Not one of them ever owned to him, or seemed to
                  remember the name
(The truth was they all of them knew him, but
                  wouldn't tell her
of his shame)
But never, though long time she waited, did her faith
                  in the faithless grow weak,
And each time the outer door grated, an eager flush
                  sprang to her cheek –

'Twasn't he, and it died with a flicker, and then
                  what I had long dreaded came:
I was serving two drovers with liquor when one of
                  them mentioned his name.
"Oh, yes!" said the other one, winking, "on the
                  Paroo I saw him, he'd been
In Eulo a fortnight then, drinking, and driving
                  about with "The Queen"
While the bullocks were going to glory, and his
                  billet was not worth a G --- d --- ;”
I told him to cut short the story, as I pulled-to the
                  door with a slam -
Too late! for the words were loud-spoken, and Skeeta
                  was out in the hall,
Then I knew that a girl's heart was broken, as I
                  heard a low cry and a fall.

And then came a day when the doctor went home,
                  for the truth was avowed;
And I knew that my hands, which had rocked her in
                  childhood, would fashion her shroud,
I knew we should tenderly carry and lay her where
                  many more lie,
Ah, why will the girls love and marry, when men are
                  not worthy, ah, why?
She lay there a-dying, our Skeeta; not e'en did she
                  stir at my kiss,
In the next world perchance we may greet her, but
                  never, ah, never, in this.

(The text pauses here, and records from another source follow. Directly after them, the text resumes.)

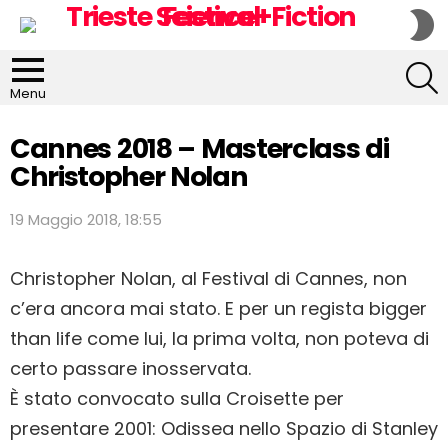
S
S
S
Menu
Cannes 2018 – Masterclass di
Christopher Nolan
19 Maggio 2018, 18:55
Christopher Nolan, al Festival di Cannes, non
c’era ancora mai stato. E per un regista bigger
than life come lui, la prima volta, non poteva di
certo passare inosservata.
È stato convocato sulla Croisette per
presentare 2001: Odissea nello Spazio di Stanley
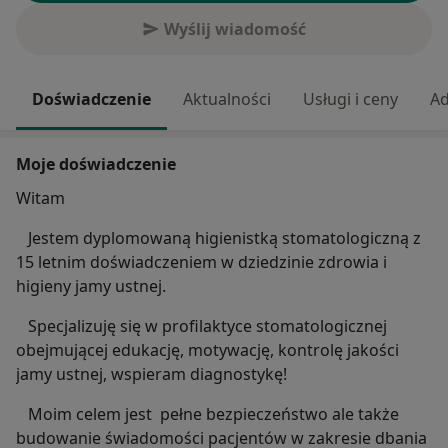
Wyślij wiadomość
Doświadczenie
Aktualności
Usługi i ceny
Ad
Moje doświadczenie
Witam
Jestem dyplomowaną higienistką stomatologiczną z
15 letnim doświadczeniem w dziedzinie zdrowia i
higieny jamy ustnej.
Specjalizuję się w profilaktyce stomatologicznej
obejmującej edukację, motywację, kontrolę jakości
jamy ustnej, wspieram diagnostykę!
Moim celem jest pełne bezpieczeństwo ale także
budowanie świadomości pacjentów w zakresie dbania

Like the last breath of air in a gully, that sighs as
                  the sun slowly dips,
To the knell of a heart beating dully, her soul
                  struggled out on her lips.
But she lifted great eyelids and pallid, while once
                  more beneath them there glowed
The fire of Love, as she rallied at sound of hoofs
                  out on the road;
They rang sharp and clear on the metal, they ceased
                  at the gate in the lane,
A pause, and we heard the beats settle in long,
                  swinging cadence again;
With a rattle, a rush, and a clatter the rider came
                  down by the store,
And neared us, but what did it matter? he never
                  pulled rein at the door,
But over the brow of the hill he sped on with a
                  low muffled roll,
"Twas only young Smith on his filly; he passed, and
                  so too did her soul.

Weeks after, I went down one morning to trim the
                  white rose that had grown
And clasped, with its tender adorning, the plain
                  little cross of white stone.

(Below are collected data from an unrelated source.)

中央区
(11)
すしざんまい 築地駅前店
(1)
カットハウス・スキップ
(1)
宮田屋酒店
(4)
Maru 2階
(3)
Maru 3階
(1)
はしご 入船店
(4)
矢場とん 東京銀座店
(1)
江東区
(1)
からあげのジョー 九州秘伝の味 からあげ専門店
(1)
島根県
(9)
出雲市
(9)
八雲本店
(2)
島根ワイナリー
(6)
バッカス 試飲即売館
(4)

In the lane dusty drovers were wheeling dull cattle,
                  with turbulent sound,
But I paused as I saw a man kneeling, with his
                  forehead pressed low on the mound;
Already he'd heard me approaching, and slowly I
                  saw him up-rise
And move away, sullenly slouching his “cabbage-
                  tree” over his eyes,
I never said anything to him, as he mounted his horse
                  at the gate,
He didn't know me, but I knew him, the husband
                  who came back too late.